My mind flipped back to all the houseplants I’d killed.
Poor dead Phil would have thrived here.
I toed my boots off, and my grip tightened on the duffel.
“Can I stay for a little while?” The words came out small and stilted.
Kit’s eyebrows shot up, then pulled together. “Obviously,” she said. She hooked two fingers in the duffel strap and dragged it inside, kicking the door shut behind me. “Couch. Now.”
The cushions sagged under me, and I tucked my feet up. My arms wrapped around a throw pillow because I needed something to hold on to that wasn’t my own rib cage.
Kit folded herself into the opposite corner, facing me, one knee bumping my thigh. “Okay,” she said. “Start with why you’re crying and work your way toward why you have luggage.”
The laugh that burst out of me tilted straight into a sob. I pressed the heel of my hand to my sternum, like I could hold everything in place.
“We fought,” I said. “Wes and I.”
Kit’s mouth flattened. “Okay, but last time we talked he was just your grumpy rehabilitation raccoon, and now you’re on my couch with sad-girl energy and a go bag. Please fill in the middle.”
Heat crawled up my neck. I stared down at the pillow seam between my fingers. “It wasn’t just a fight,” I admitted. “We’ve been more than roommates.”
Her eyes went wide. “Define more.”
My laugh came out thin. “We’ve been sleeping together.”
There was a beat of stunned silence.
“Wes? Hayes’s best friend Wes. Wes who we’ve known since we were kids. Wes Wes?” She blew out a breath. “I mean I get it. He’s hot in that rugged, ‘maybe my magical pussy can cure your depression’ kind of way but . . . holy shit.”
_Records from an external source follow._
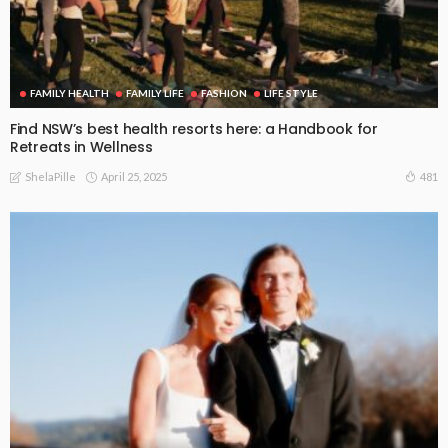
FAMILY HEALTH
FAMILY LIFE
FASHION
LIFE STYLE
Find NSW’s best health resorts here: a Handbook for
Retreats in Wellness
April 25, 2025
481
ShelaPille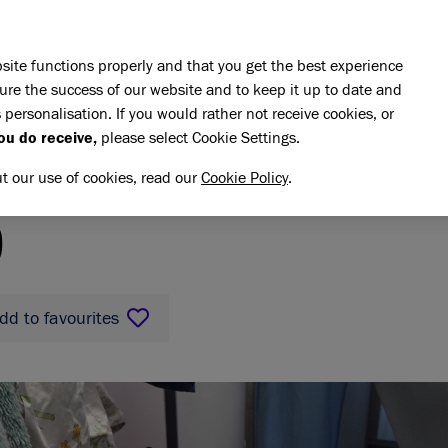
Skip to main content
E DO
REHOMING
PET ADVICE
SUPPORT US
SH
site functions properly and that you get the best experience
ure the success of our website and to keep it up to date and
 personalisation. If you would rather not receive cookies, or
ou do receive,
please select Cookie Settings.
ut our use of cookies, read our
Cookie Policy
.
ratio
O
dd to favourites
I exhaled, trying to find a good place to begin. “It started as—” I broke off, wincing. “Okay, you have to promise not to make it weird.”
Kit leaned in, eyes glittering. “Those are the exact words someone says right before it gets so weird. Give me the PG-13 version, because I am not emotionally prepared for full-penetration details before lunch.”
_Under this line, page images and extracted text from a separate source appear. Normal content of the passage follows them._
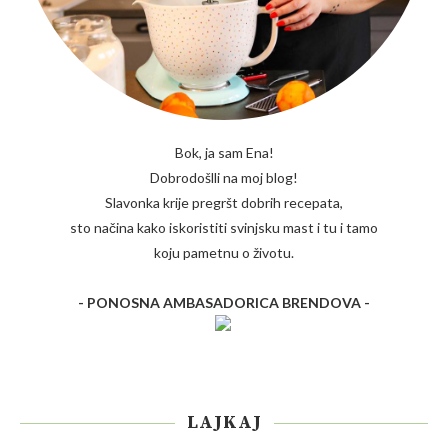
Bok, ja sam Ena!
Dobrodošlli na moj blog!
Slavonka krije pregršt dobrih recepata,
sto načina kako iskoristiti svinjsku mast i tu i tamo
koju pametnu o životu.
- PONOSNA AMBASADORICA BRENDOVA -
LAJKAJ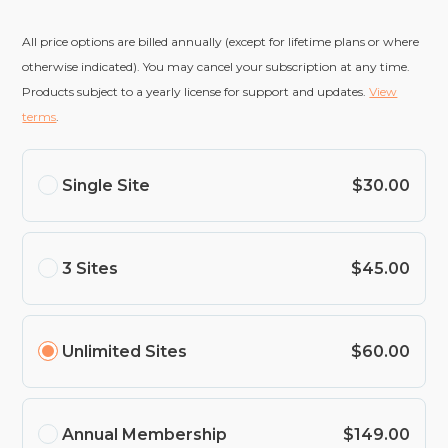
All price options are billed annually (except for lifetime plans or where
otherwise indicated). You may cancel your subscription at any time.
Products subject to a yearly license for support and updates.
View
terms
.
Single Site
$30.00
3 Sites
$45.00
Unlimited Sites
$60.00
Annual Membership
$149.00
“It started as sex lessons,” I blurted. “For him. So he could figure out how the physical mechanics worked now. After the accident.”
She just stared at me. “I’m sorry,” she said slowly. “Sex. Lessons.”
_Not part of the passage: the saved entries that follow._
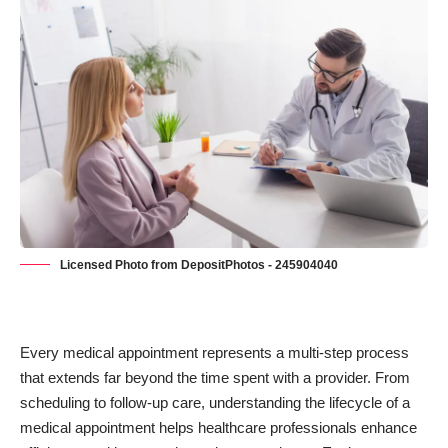
Licensed Photo from DepositPhotos - 245904040
Every medical appointment represents a multi-step process
that extends far beyond the time spent with a provider. From
scheduling to
follow-up care
, understanding the lifecycle of a
medical appointment helps healthcare professionals enhance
I groaned, dropping my head back against the cushion. “It wasn’t like that. I wasn’t grading him. He was scared. I offered. We made rules. It was supposed to be controlled and helpful and very . . . mature.”
A slow, delighted smile curved her mouth. “You absolutely made a syllabus.”
“I did not make a syllabus,” I said, annoyed. “I maybe—it was an organized approach.”
Kit pressed a hand to her heart, desperately trying not to grin. “I’m so proud.”
Ignoring her teasing, I told her about watching his confidence come back in stuttering pieces.
How it had felt to be the safe place he could practice wanting again.
How somewhere along the way, practice had stopped being the right word and I had fallen stupidly, quietly, all the way in love with my grumpy, injured, ridiculous roommate.